BROCKTON — More than a hundred Brockton residents took to the streets to walk in peace against gun violence for the third annual Father's Day Peace Walk on Sunday morning.
In a City Hall office in 2019, where walk organizer Sharon Baker worked, she spoke to one of her colleagues about what she could do about the anger and hurt growing inside.
"I started the walk because I was angry, and there was a lot of anger building up inside of me towards my son being murdered," said Baker, whose son, Tyrelle Baker, was fatally shot in Brockton in 2012.
"I told my coworker I have to do something. I have to get rid of this anger," Baker said. "Grief comes in many stages, some people say it's five, some say it's 12, but there's no number on it. Some days I'm OK, and other days I'm crying because I miss my boy."
Baker said she didn't want to live her life filled with angst. She needed a plan. Baker prayed about it and she said God gave her an idea — a peaceful walk.
Baker has dedicated over six years of her life to educating the community about gun violence prevention and healing since the murder of her 23-year-old son.
In 2015, Baker founded Life After Death, a Brockton support group for people who has lost a loved one, but is open to anyone.
Several community leaders, gun violence survivors and victims attended Sunday's walk to show their support, stand in solidarity against gun violence and speak words of encouragement.
LaDawn Baker, the founder of A Call to Survivors Inc., a nonprofit for victims and survivors of domestic violence and sexual assault, attended the walk to support her cousin Baker.
"I am a survivor," LaDawn said. "I speak and share my story and I encourage others to speak up even if they've never experienced domestic violence or sexual assault directly but to speak up and advocate for others."
LaDawn has lost two family members to gun violence and said she appreciates events like the Father's Day Peace Walk because it gives her hope for a brighter future.
"Events like these are always helpful. They're needed. It's a necessity and we hope each year more and more people participate," she said. "The more the community sees residents, friends, neighbors, elected officials, business owners that are out here involved, it makes an impact."
"It sends a message to people out here committing these crimes that we don't want it anymore," LaDawn said. "Enough is enough.
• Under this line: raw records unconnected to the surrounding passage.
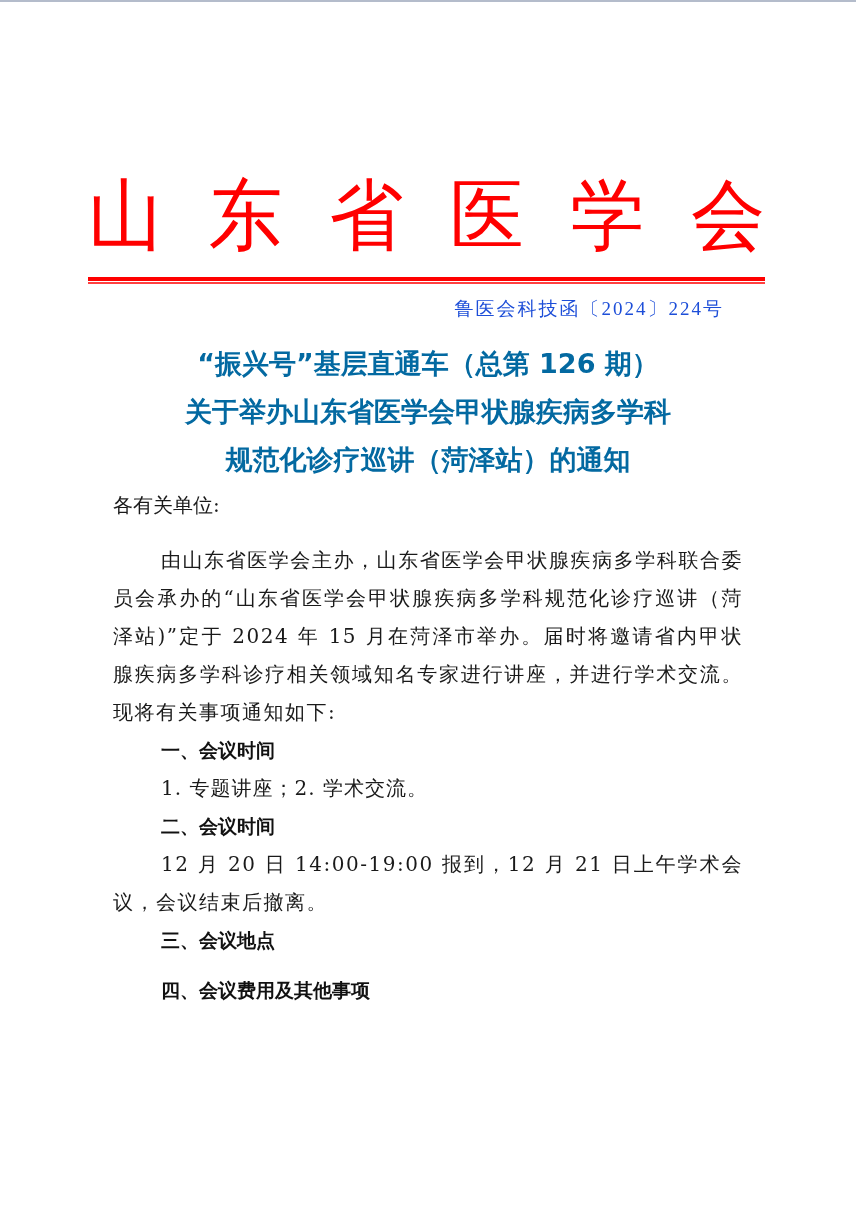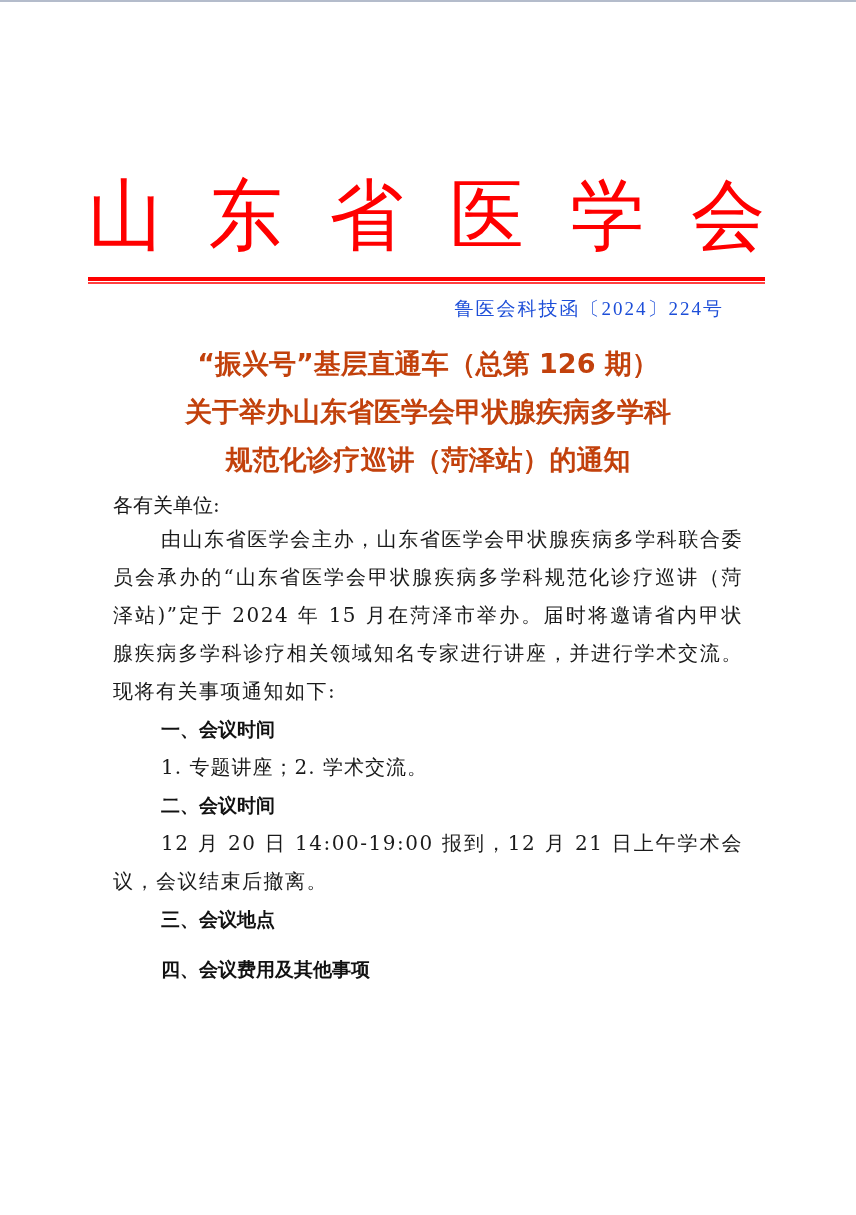--- a/index.html
+++ b/index.html
@@ -67,35 +67,35 @@
     .title {
       position: absolute;
       left: 0;
       width: 856px;
       top: 340px;
       text-align: center;
       font-family: "DejaVu Sans", "Liberation Sans", sans-serif;
       font-weight: bold;
       font-size: 27px;
       line-height: 48px;
-      color: #c2410c;
+      color: #0369a1;
     }
     .title div { white-space: nowrap; }
     .body-text {
       position: absolute;
       left: 113px;
       top: 490px;
       width: 630px;
       font-family: "DejaVu Serif", "Liberation Serif", serif;
       font-size: 20px;
       color: #1a1a1a;
     }
     .salutation {
       line-height: 30px;
-      margin-bottom: 0;
+      margin-bottom: 21px;
     }
     .para {
       line-height: 38px;
       text-indent: 48px;
       text-align: justify;
       letter-spacing: 1.5px;
     }
     .heading {
       font-family: "DejaVu Sans", "Liberation Sans", sans-serif;
       font-weight: bold;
Being able to show solidarity and helping family members living in hell for the rest of their lives because they lost their loved ones to gun violence."
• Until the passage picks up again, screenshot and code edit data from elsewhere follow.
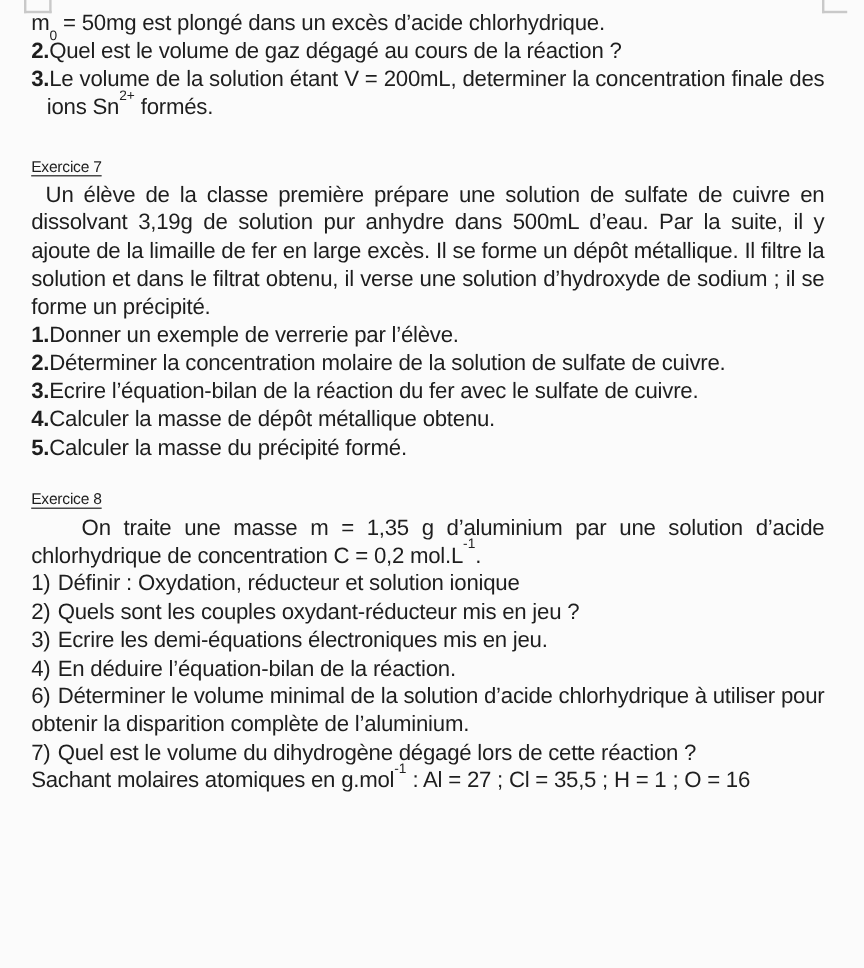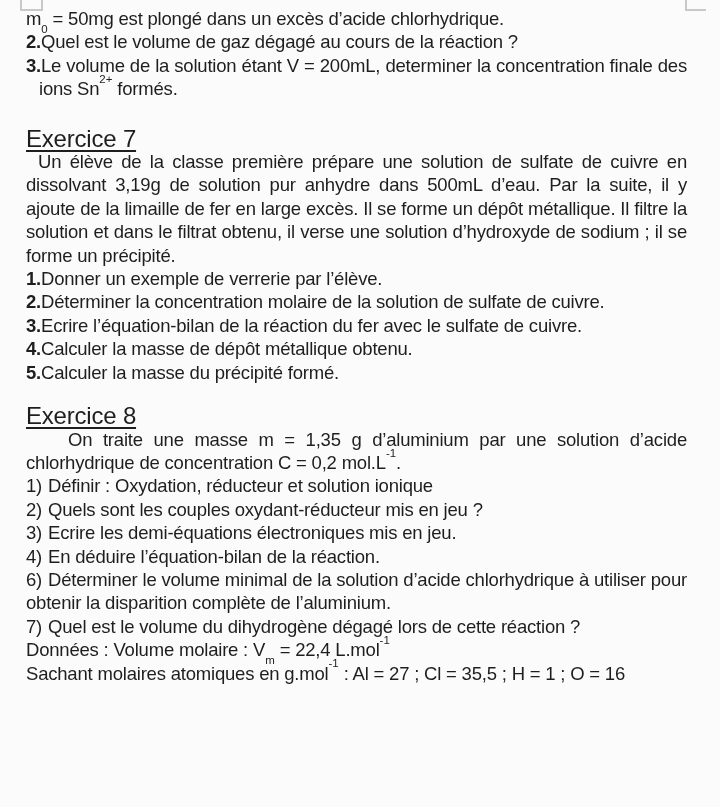--- a/index.html
+++ b/index.html
@@ -14,21 +14,21 @@
     overflow: hidden;
     position: relative;
   }
   .doc { position: absolute; top: 0; left: 0; right: 2px; padding: 7px 31px 0 26px; }
   .justify { text-align: justify; }
   .hang { padding-left: 13px; text-indent: -13px; }
   .num { font-weight: 700; }
   .n8 { margin-right: 6px; }
   p, h2, .line, .item { margin: 0; padding-top: 0; padding-bottom: 0; }
   h2.ex-title {
-    font-size: 24px; font-weight: 500;
+    font-size: 13px; font-weight: 500;
     text-decoration: underline;
     text-underline-offset: 3px;
   }
   .sec7 { margin-top: 26px; }
   .sec8 { margin-top: 20px; }
   .indent7 { text-indent: 12px; }
   .indent8 { text-indent: 42px; }
   sup { font-size: 0.62em; position: relative; top: -0.45em; line-height: 0; letter-spacing: 0; }
   sub { font-size: 0.62em; position: relative; top: 0.28em; line-height: 0; letter-spacing: 0; }
   
@@ -70,18 +70,17 @@
     <h2 class="ex-title">Exercice 8</h2>
     <p class="justify indent8"><span>On traite une masse m = 1,35 g d’aluminium par une solution d’acide chlorhydrique de concentration C = 0,2 mol.L</span><sup>-1</sup><span>.</span></p>
 
     <div class="item justify"><span class="n8">1)</span><span>Définir : Oxydation, réducteur et solution ionique</span></div>
     <div class="item justify"><span class="n8">2)</span><span>Quels sont les couples oxydant-réducteur mis en jeu ?</span></div>
     <div class="item justify"><span class="n8">3)</span><span>Ecrire les demi-équations électroniques mis en jeu.</span></div>
     <div class="item justify"><span class="n8">4)</span><span>En déduire l’équation-bilan de la réaction.</span></div>
     <div class="item justify"><span class="n8">6)</span><span>Déterminer le volume minimal de la solution d’acide chlorhydrique à utiliser pour obtenir la disparition complète de l’aluminium.</span></div>
     <div class="item justify"><span class="n8">7)</span><span>Quel est le volume du dihydrogène dégagé lors de cette réaction ?</span></div>
 
-    <div class="line"><span>Données : Volume molaire : V</span><sub>m</sub><span> = 22,4 L.mol</span><sup>-1</sup></div>
 
     <div class="line"><span>Sachant molaires atomiques en g.mol</span><sup>-1</sup><span> : Al = 27 ; Cl = 35,5 ; H = 1 ; O = 16</span></div>
   </section>
 
 </main>
 
 </body></html>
The walk started from Vicente's Supermarket and ended at City Hall. Plymouth County District Attorney Timothy Cruz and other elected city officials blended in the crowd sporting their white Father's Day Peace Walk T-shirts.
Councilor-at-large Tina Cardoso spoke to the crowd about the efforts Brockton is taking toward creating a safer environment for everyone. Cardoso said she is aware that programs and resources are needed to better assist the people of Brockton and is working to make them readily available.
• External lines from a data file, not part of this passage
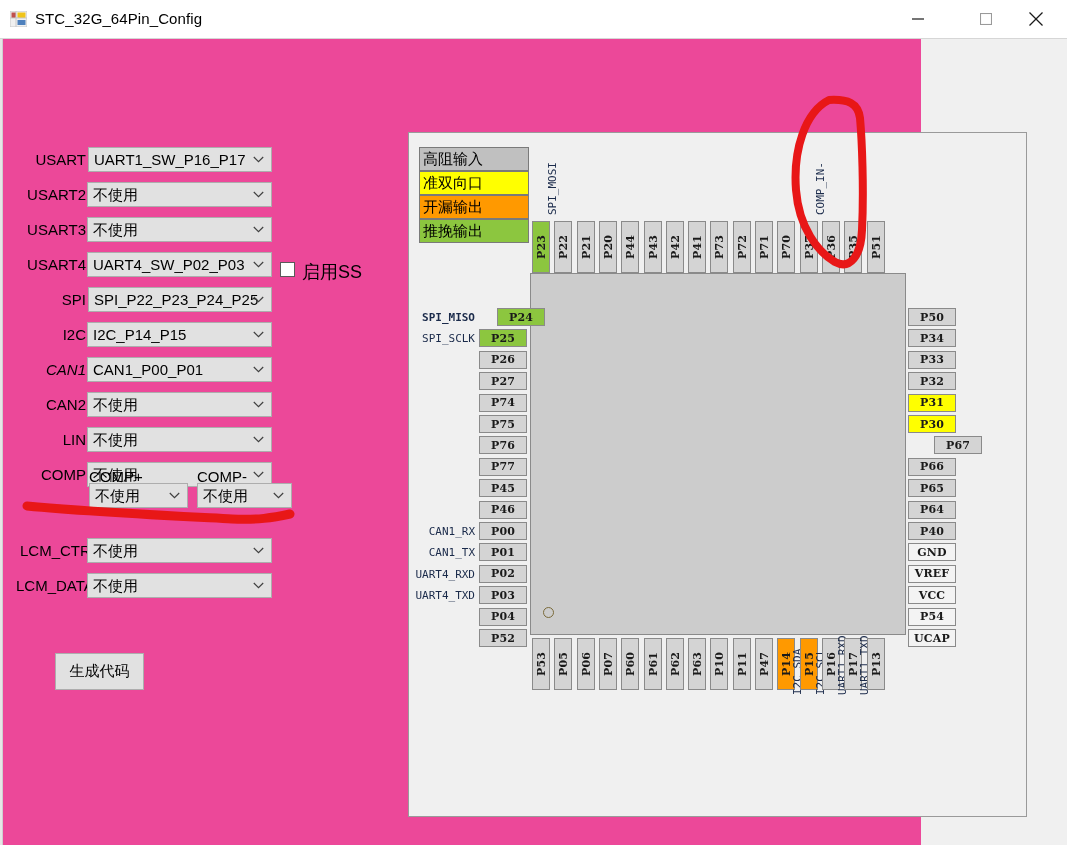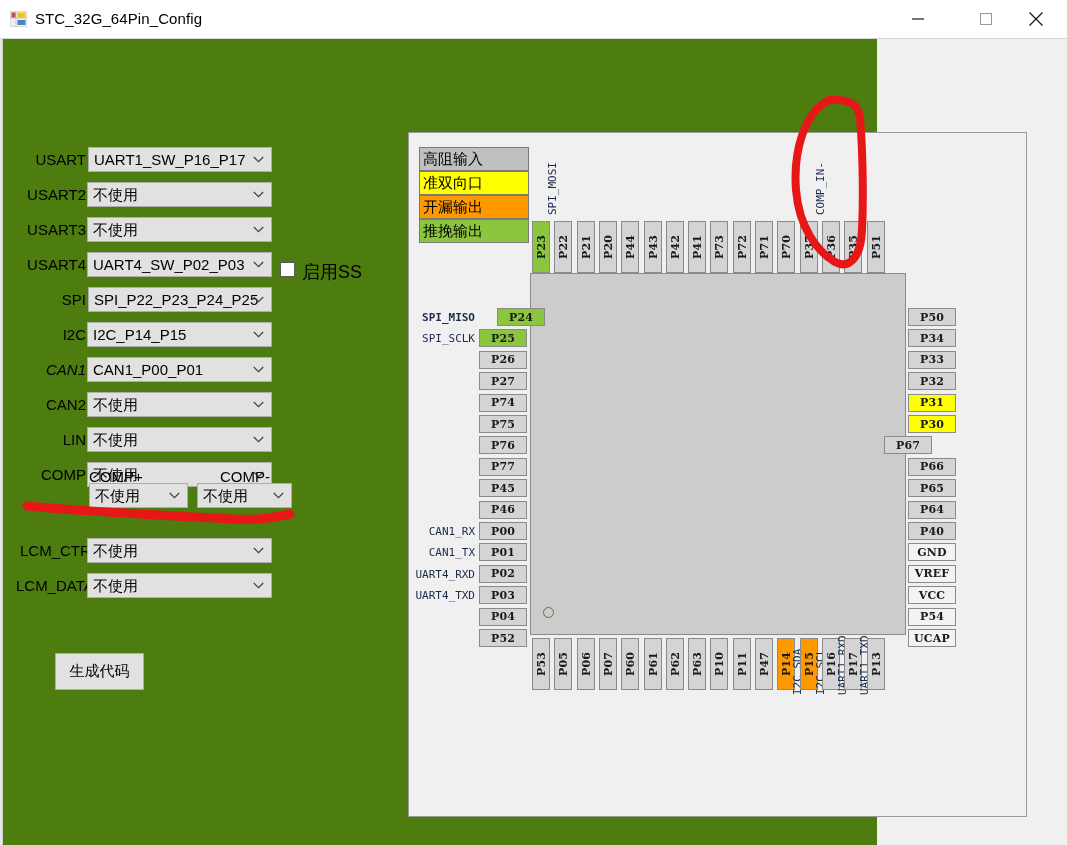--- a/index.html
+++ b/index.html
@@ -15,21 +15,21 @@
   #titlebar .tb-icon{position:absolute;left:10px;top:11px;width:17px;height:16px;}
   #titlebar .tb-title{position:absolute;left:35px;top:10px;font-size:15px;color:#000;letter-spacing:.1px;}
   .wbtn{position:absolute;top:0;width:46px;height:38px;cursor:default;}
   .wbtn svg{position:absolute;left:50%;top:50%;transform:translate(-50%,-50%);}
   #btn-min{left:895px;}
   #btn-max{left:963px;}
   #btn-close{left:1013px;}
   #win-border-top{position:absolute;left:0;top:38px;width:1067px;height:1px;background:#d6d6d6;}
 
   
-  #client{position:absolute;left:0;top:39px;width:877px;height:806px;background:#4d7c0f;}
+  #client{position:absolute;left:0;top:39px;width:877px;height:806px;background:#ec4899;padding-left:44px;}
   #client .edgeL{position:absolute;left:0;top:0;width:2px;height:806px;background:#e6e6e6;border-right:1px solid #cfcfcf;}
 
   .frm-label{position:absolute;font-size:15px;color:#000;white-space:nowrap;text-align:right;}
   .combo{
     position:absolute;height:25px;background:#e1e1e1;
     border:1px solid #adadad;box-sizing:border-box;cursor:default;
   }
   .combo .ctext{
     position:absolute;left:5px;top:3px;font-size:15px;color:#000;white-space:nowrap;
     overflow:hidden;
@@ -202,21 +202,21 @@
     <div class="cbox" style="left:280px;top:223px;"></div>
     <div class="cbox-label" style="left:302px;top:221px;">启用SS</div>
 
     <div class="frm-label" style="left:89px;top:429px;">COMP+</div>
     <div class="combo" style="left:89px;top:444px;width:99px;">
       <span class="ctext">不使用</span>
       <svg class="carrow" viewBox="0 0 11 7">
           <path d="M0.8 1 L5.5 5.6 L10.2 1" fill="none" stroke="#404040" stroke-width="1.2"></path>
         </svg>
     </div>
-    <div class="frm-label" style="left:197px;top:429px;margin-left:23px;">COMP-</div>
+    <div class="frm-label" style="left:197px;top:429px;">COMP-</div>
     <div class="combo" style="left:197px;top:444px;width:95px;">
       <span class="ctext">不使用</span>
       <svg class="carrow" viewBox="0 0 11 7">
           <path d="M0.8 1 L5.5 5.6 L10.2 1" fill="none" stroke="#404040" stroke-width="1.2"></path>
         </svg>
     </div>
 
     <div class="frm-label" style="left:20px;top:503px;width:66px;">LCM_CTRL</div>
     <div class="combo" style="left:87px;top:499px;width:185px;">
       <span class="ctext">不使用</span>
@@ -360,21 +360,21 @@
           </div>
           <div class="pin horiz" style="left: 499px; top: 239.2px; background: rgb(212, 212, 212);">
             <span class="plbl">P32</span>
           </div>
           <div class="pin horiz" style="left: 499px; top: 260.6px; background: rgb(255, 255, 0);">
             <span class="plbl">P31</span>
           </div>
           <div class="pin horiz" style="left: 499px; top: 282px; background: rgb(255, 255, 0);">
             <span class="plbl">P30</span>
           </div>
-          <div class="pin horiz" style="left: 475px; top: 303.4px; background: rgb(212, 212, 212);">
+          <div class="pin horiz" style="left: 525px; top: 303.4px; background: rgb(212, 212, 212);">
             <span class="plbl">P67</span>
           </div>
           <div class="pin horiz" style="left: 499px; top: 324.8px; background: rgb(212, 212, 212);">
             <span class="plbl">P66</span>
           </div>
           <div class="pin horiz" style="left: 499px; top: 346.2px; background: rgb(212, 212, 212);">
             <span class="plbl">P65</span>
           </div>
           <div class="pin horiz" style="left: 499px; top: 367.6px; background: rgb(212, 212, 212);">
             <span class="plbl">P64</span>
"We heard from the attorney general's office that the gun violence in Brockton had gone down, but there's still a lot of work to be done," Cardoso said. "We just got out of a pandemic, so we don't know the impact of the pandemic just yet."
"We have to stay ahead of it and putting resources and programs to help the community, so we're prepared when we have a full analysis of what the pandemic has done to folks," she said. "A lot of folks have been locked up for so long we don't know how their mental health is. We have a lot of work to do."
Jamal Gooding, the manager of a Brockton group called P.A.C.C., which stands for People Affecting Community Change, wrapped up the event by giving the crowd some words of inspiration and introducing a Brockton success story — Makai Gilbert, a young man who just graduated from college and returned to his hometown of Brockton to help with community outreach and give back.
"It's refreshing to see," Claudia Goncalves, a Brockton resident and a survivor of gun violence, said about Gilbert's success.
Once the event came to a close, Baker directed everyone to the afterparty at 15 Nilsson St., where New Life Temple of Holiness church hosted a cookout with hotdogs, cheeseburgers, chips, drinks and other light refreshments.
Every year the event will get bigger and bigger, and more people from the community will participate and help end gun violence for good, Baker said.